Aktualisierung vom 1. Januar 2017: So schnell kann das gehen! Mit dem heutigen Modelllauf von 00 UTC ist nichts, aber auch gar nichts merh von irgendeinem Wintereinbruch in der zweiten Woche dieses Jahres zu sehen. Nach vorübergehend etwas kälterem Wetter in dieser Woche mit Schnee bis ins Flachland (der vielfach noch nicht einmal liegen bleiben dürfte), soll sich nun in der Woche ab dem 9.1 wieder mildes Westwindwetter einstellen.

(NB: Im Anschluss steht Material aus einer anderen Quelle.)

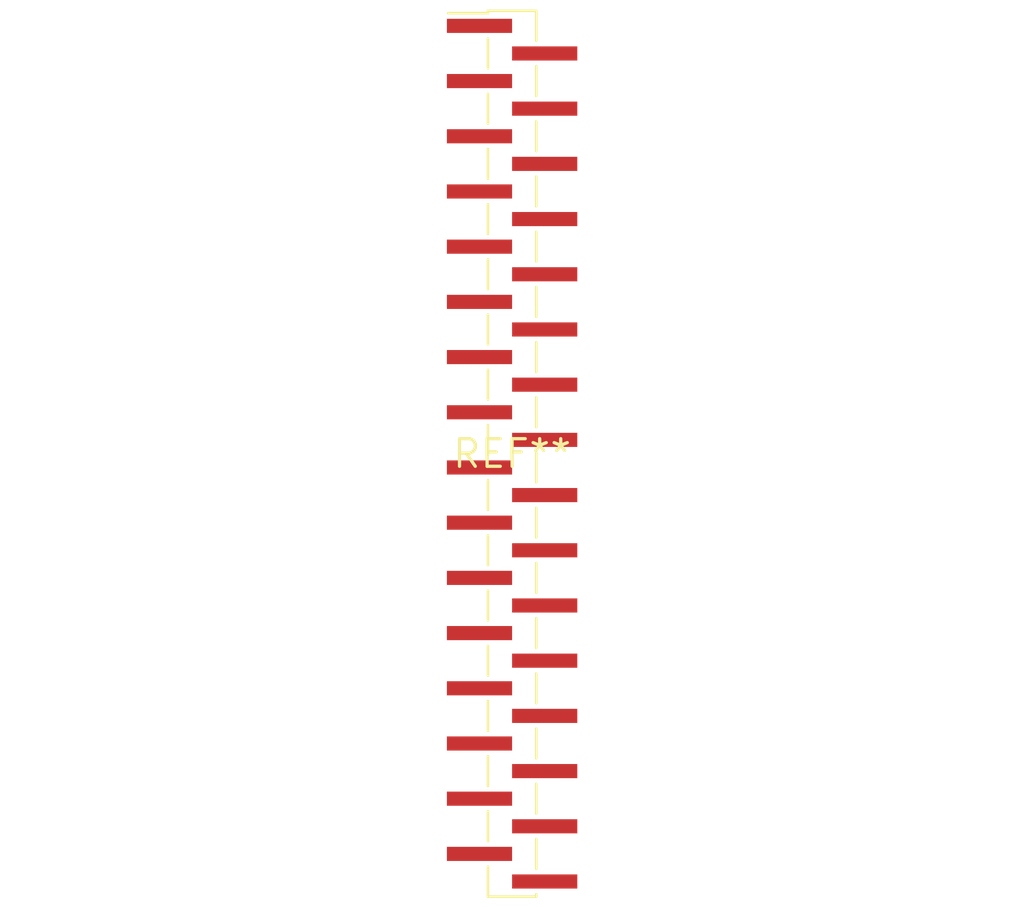
<source format=kicad_pcb>
(kicad_pcb (version 20240108) (generator pcbnew)

  (general
    (thickness 1.6)
  )

  (paper "A4")
  (layers
    (0 "F.Cu" signal)
    (31 "B.Cu" signal)
    (32 "B.Adhes" user "B.Adhesive")
    (33 "F.Adhes" user "F.Adhesive")
    (34 "B.Paste" user)
    (35 "F.Paste" user)
    (36 "B.SilkS" user "B.Silkscreen")
    (37 "F.SilkS" user "F.Silkscreen")
    (38 "B.Mask" user)
    (39 "F.Mask" user)
    (40 "Dwgs.User" user "User.Drawings")
    (41 "Cmts.User" user "User.Comments")
    (42 "Eco1.User" user "User.Eco1")
    (43 "Eco2.User" user "User.Eco2")
    (44 "Edge.Cuts" user)
    (45 "Margin" user)
    (46 "B.CrtYd" user "B.Courtyard")
    (47 "F.CrtYd" user "F.Courtyard")
    (48 "B.Fab" user)
    (49 "F.Fab" user)
    (50 "User.1" user)
    (51 "User.2" user)
    (52 "User.3" user)
    (53 "User.4" user)
    (54 "User.5" user)
    (55 "User.6" user)
    (56 "User.7" user)
    (57 "User.8" user)
    (58 "User.9" user)
  )

  (setup
    (pad_to_mask_clearance 0)
    (pcbplotparams
      (layerselection 0x00010fc_ffffffff)
      (plot_on_all_layers_selection 0x0000000_00000000)
      (disableapertmacros false)
      (usegerberextensions false)
      (usegerberattributes false)
      (usegerberadvancedattributes false)
      (creategerberjobfile false)
      (dashed_line_dash_ratio 12.000000)
      (dashed_line_gap_ratio 3.000000)
      (svgprecision 4)
      (plotframeref false)
      (viasonmask false)
      (mode 1)
      (useauxorigin false)
      (hpglpennumber 1)
      (hpglpenspeed 20)
      (hpglpendiameter 15.000000)
      (dxfpolygonmode false)
      (dxfimperialunits false)
      (dxfusepcbnewfont false)
      (psnegative false)
      (psa4output false)
      (plotreference false)
      (plotvalue false)
      (plotinvisibletext false)
      (sketchpadsonfab false)
      (subtractmaskfromsilk false)
      (outputformat 1)
      (mirror false)
      (drillshape 1)
      (scaleselection 1)
      (outputdirectory "")
    )
  )

  (net 0 "")

  (footprint "PinHeader_1x32_P1.27mm_Vertical_SMD_Pin1Left" (layer "F.Cu") (at 0 0))

)

</source>
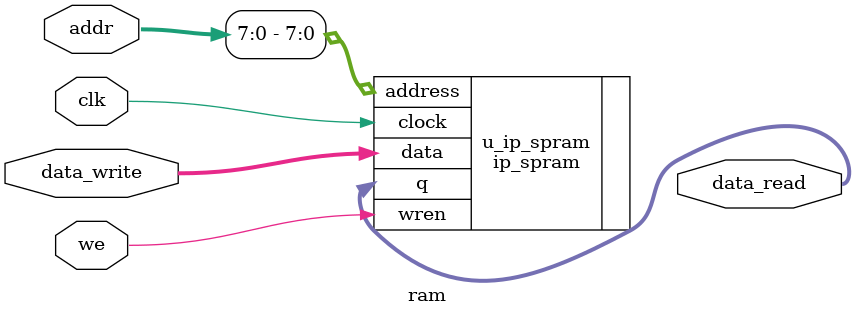
<source format=v>
`define __QUARTUS__
`ifdef __QUARTUS__
    `define __IP_SPRAM__
`endif

module ram(
        input   wire            clk,
        input   wire            we,
        input   wire    [31:0]  addr,
        output  wire    [31:0]  data_read,
        input   wire    [31:0]  data_write
    );

    `ifndef __IP_SPRAM__
        reg [31:0] ram_block[255:0];
        
        assign data_read = ram_block[addr[7:0]];
        
        always @(posedge clk)
        begin
            if(we && (addr[31:8] == 24'h0))
                ram_block[addr[7:0]] <= data_write;
        end
    `else
        // use ip_spram
        ip_spram	u_ip_spram (
        .address    (   addr[7:0]       ),
        .clock      (   clk             ),
        .data       (   data_write      ),
        .wren       (   we              ),
        .q          (   data_read       )
        );
    `endif

endmodule // ram
</source>
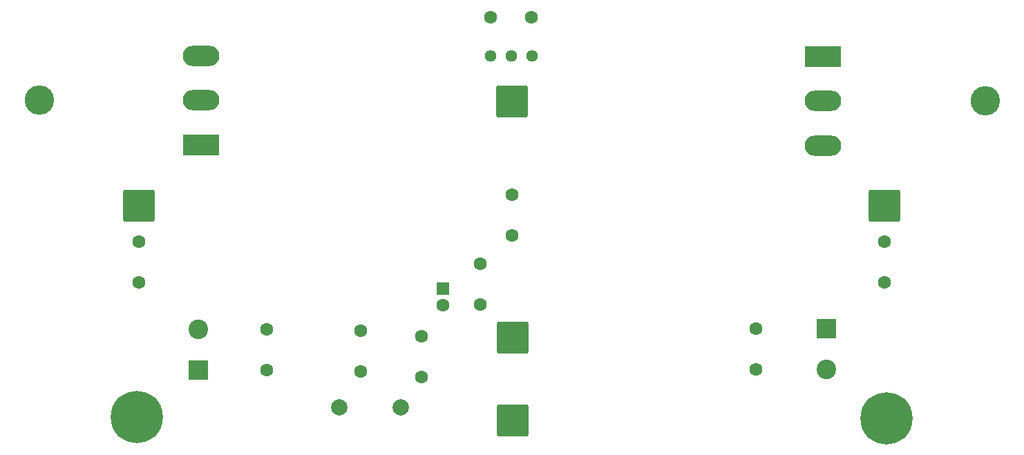
<source format=gbr>
G04 #@! TF.GenerationSoftware,KiCad,Pcbnew,(6.0.1-0)*
G04 #@! TF.CreationDate,2022-01-24T19:37:36+01:00*
G04 #@! TF.ProjectId,amp-mosfet-80w,616d702d-6d6f-4736-9665-742d3830772e,rev?*
G04 #@! TF.SameCoordinates,Original*
G04 #@! TF.FileFunction,Soldermask,Bot*
G04 #@! TF.FilePolarity,Negative*
%FSLAX46Y46*%
G04 Gerber Fmt 4.6, Leading zero omitted, Abs format (unit mm)*
G04 Created by KiCad (PCBNEW (6.0.1-0)) date 2022-01-24 19:37:36*
%MOMM*%
%LPD*%
G01*
G04 APERTURE LIST*
G04 Aperture macros list*
%AMRoundRect*
0 Rectangle with rounded corners*
0 $1 Rounding radius*
0 $2 $3 $4 $5 $6 $7 $8 $9 X,Y pos of 4 corners*
0 Add a 4 corners polygon primitive as box body*
4,1,4,$2,$3,$4,$5,$6,$7,$8,$9,$2,$3,0*
0 Add four circle primitives for the rounded corners*
1,1,$1+$1,$2,$3*
1,1,$1+$1,$4,$5*
1,1,$1+$1,$6,$7*
1,1,$1+$1,$8,$9*
0 Add four rect primitives between the rounded corners*
20,1,$1+$1,$2,$3,$4,$5,0*
20,1,$1+$1,$4,$5,$6,$7,0*
20,1,$1+$1,$6,$7,$8,$9,0*
20,1,$1+$1,$8,$9,$2,$3,0*%
G04 Aperture macros list end*
%ADD10C,1.600000*%
%ADD11R,1.600000X1.600000*%
%ADD12R,2.400000X2.400000*%
%ADD13C,2.400000*%
%ADD14C,2.000000*%
%ADD15RoundRect,0.250001X-1.699999X-1.699999X1.699999X-1.699999X1.699999X1.699999X-1.699999X1.699999X0*%
%ADD16C,6.400000*%
%ADD17C,0.800000*%
%ADD18C,1.440000*%
%ADD19O,3.600000X3.600000*%
%ADD20R,4.500000X2.500000*%
%ADD21O,4.500000X2.500000*%
G04 APERTURE END LIST*
D10*
X140800000Y-85037500D03*
X140800000Y-90037500D03*
D11*
X150939500Y-79883000D03*
D10*
X150939500Y-81883000D03*
X155448000Y-76835000D03*
X155448000Y-81835000D03*
X189230000Y-84789000D03*
X189230000Y-89789000D03*
D12*
X197866000Y-84772500D03*
D13*
X197866000Y-89772500D03*
D10*
X159385000Y-68326000D03*
X159385000Y-73326000D03*
D14*
X138190000Y-94458500D03*
X145746500Y-94458500D03*
D15*
X204978000Y-69723000D03*
X159385000Y-56896000D03*
X159448500Y-85852000D03*
X159448500Y-96012000D03*
D16*
X113411000Y-95631000D03*
D17*
X113411000Y-93231000D03*
X113411000Y-98031000D03*
X111713944Y-93933944D03*
X111011000Y-95631000D03*
X115108056Y-93933944D03*
X111713944Y-97328056D03*
X115108056Y-97328056D03*
X115811000Y-95631000D03*
X203534944Y-94060944D03*
X206929056Y-97455056D03*
D16*
X205232000Y-95758000D03*
D17*
X202832000Y-95758000D03*
X205232000Y-98158000D03*
X203534944Y-97455056D03*
X206929056Y-94060944D03*
X205232000Y-93358000D03*
X207632000Y-95758000D03*
D10*
X204978000Y-74104500D03*
X204978000Y-79104500D03*
X129286000Y-89836000D03*
X129286000Y-84836000D03*
D12*
X120904000Y-89836000D03*
D13*
X120904000Y-84836000D03*
D15*
X113665000Y-69723000D03*
D10*
X113665000Y-79104500D03*
X113665000Y-74104500D03*
X156718000Y-46609000D03*
X161718000Y-46609000D03*
D18*
X161798000Y-51308000D03*
X159258000Y-51308000D03*
X156718000Y-51308000D03*
D10*
X148300000Y-85737500D03*
X148300000Y-90737500D03*
D19*
X101425000Y-56780000D03*
D20*
X121285000Y-62230000D03*
D21*
X121285000Y-56780000D03*
X121285000Y-51330000D03*
D19*
X217345000Y-56885000D03*
D20*
X197485000Y-51435000D03*
D21*
X197485000Y-56885000D03*
X197485000Y-62335000D03*
M02*

</source>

Nun ja, daraus lassen sich aber indirekt wieder ein paar Erkenntnisse  erzielen (weshalb ich die Redaktion auch nicht gebeten habe, diesen Beitrag zu entfernen). Es bestätigt sich nämlich eine Erfahrung bzgl. Modellvorhersagen, die ich schon seit den achtziger Jahren beobachte: Immer wenn die Modelle den Übergang zu kaltem Wetter simulieren, liegen sie sehr häufig daneben (etwa 70% bis 80% aller Fälle). Simulieren sie dagegen den Übergang zu milder Witterung bzw. deren rascher Wiederherstellung, sind sie stets richtig (über 90%). Dies scheint für alle Modelle zu gelten, denn alle einschlägigen Modelle weltweit zeigen diesen Vorgang. Das heißt im Klartext: Winterfreaks werden wohl weiter auf richtiges Winterwetter warten müssen. Immerhin ist eine Westlage aber für Schnee auf den Bergen gut.

Ich halte also die neuesten Modellläufe für absolut zuverlässig. Sollte es nun aber doch in der zweiten Woche dieses Jahres kalt werden, darf man gerne entsprechende Kommentare posten!